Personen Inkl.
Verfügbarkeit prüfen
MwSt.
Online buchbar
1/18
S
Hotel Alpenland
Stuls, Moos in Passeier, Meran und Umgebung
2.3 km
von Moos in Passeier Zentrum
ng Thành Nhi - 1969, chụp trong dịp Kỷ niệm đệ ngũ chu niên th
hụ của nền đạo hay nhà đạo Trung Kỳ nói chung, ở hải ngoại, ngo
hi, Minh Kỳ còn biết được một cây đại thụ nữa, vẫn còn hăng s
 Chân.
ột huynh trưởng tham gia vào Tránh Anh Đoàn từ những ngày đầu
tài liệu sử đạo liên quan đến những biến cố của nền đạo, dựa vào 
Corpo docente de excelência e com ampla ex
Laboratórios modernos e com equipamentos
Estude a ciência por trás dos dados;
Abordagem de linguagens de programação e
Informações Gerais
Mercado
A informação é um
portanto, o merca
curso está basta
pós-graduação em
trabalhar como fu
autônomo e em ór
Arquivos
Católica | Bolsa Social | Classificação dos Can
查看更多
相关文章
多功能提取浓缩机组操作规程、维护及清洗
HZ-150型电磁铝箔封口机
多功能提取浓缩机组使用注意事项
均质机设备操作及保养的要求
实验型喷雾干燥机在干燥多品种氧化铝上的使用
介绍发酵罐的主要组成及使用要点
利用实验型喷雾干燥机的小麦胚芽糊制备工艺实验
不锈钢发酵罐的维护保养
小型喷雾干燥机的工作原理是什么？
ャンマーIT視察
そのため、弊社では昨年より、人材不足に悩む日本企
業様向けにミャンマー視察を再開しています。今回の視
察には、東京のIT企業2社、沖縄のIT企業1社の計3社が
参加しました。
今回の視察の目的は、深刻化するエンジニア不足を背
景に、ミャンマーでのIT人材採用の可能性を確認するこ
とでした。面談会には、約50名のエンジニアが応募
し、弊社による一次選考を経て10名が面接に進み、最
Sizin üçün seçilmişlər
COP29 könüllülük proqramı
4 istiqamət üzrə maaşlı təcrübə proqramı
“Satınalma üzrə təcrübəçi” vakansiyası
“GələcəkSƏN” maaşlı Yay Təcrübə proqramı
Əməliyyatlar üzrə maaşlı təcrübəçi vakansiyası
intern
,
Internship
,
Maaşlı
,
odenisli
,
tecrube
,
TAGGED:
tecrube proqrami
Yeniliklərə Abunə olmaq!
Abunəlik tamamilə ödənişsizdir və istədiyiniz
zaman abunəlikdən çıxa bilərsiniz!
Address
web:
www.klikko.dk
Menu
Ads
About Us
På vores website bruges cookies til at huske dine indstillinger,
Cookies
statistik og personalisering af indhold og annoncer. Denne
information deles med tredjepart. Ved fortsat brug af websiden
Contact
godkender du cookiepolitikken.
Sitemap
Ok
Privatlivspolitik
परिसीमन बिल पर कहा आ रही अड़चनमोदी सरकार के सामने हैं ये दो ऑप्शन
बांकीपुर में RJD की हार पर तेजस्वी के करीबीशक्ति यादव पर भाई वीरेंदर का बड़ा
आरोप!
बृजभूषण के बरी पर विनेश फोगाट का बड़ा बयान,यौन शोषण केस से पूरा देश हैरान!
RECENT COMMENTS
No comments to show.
= = = =
> _Work request_
With the first line being the one containing "Informações Gerais" and the last line the one containing "景に、ミャンマーでのIT人材採用の可能性を確認するこ", transcribe exactly the lines above that fall in that range.

> _Response to the task_
Informações Gerais
Mercado
A informação é um
portanto, o merca
curso está basta
pós-graduação em
trabalhar como fu
autônomo e em ór
Arquivos
Católica | Bolsa Social | Classificação dos Can
查看更多
相关文章
多功能提取浓缩机组操作规程、维护及清洗
HZ-150型电磁铝箔封口机
多功能提取浓缩机组使用注意事项
均质机设备操作及保养的要求
实验型喷雾干燥机在干燥多品种氧化铝上的使用
介绍发酵罐的主要组成及使用要点
利用实验型喷雾干燥机的小麦胚芽糊制备工艺实验
不锈钢发酵罐的维护保养
小型喷雾干燥机的工作原理是什么？
ャンマーIT視察
そのため、弊社では昨年より、人材不足に悩む日本企
業様向けにミャンマー視察を再開しています。今回の視
察には、東京のIT企業2社、沖縄のIT企業1社の計3社が
参加しました。
今回の視察の目的は、深刻化するエンジニア不足を背
景に、ミャンマーでのIT人材採用の可能性を確認するこ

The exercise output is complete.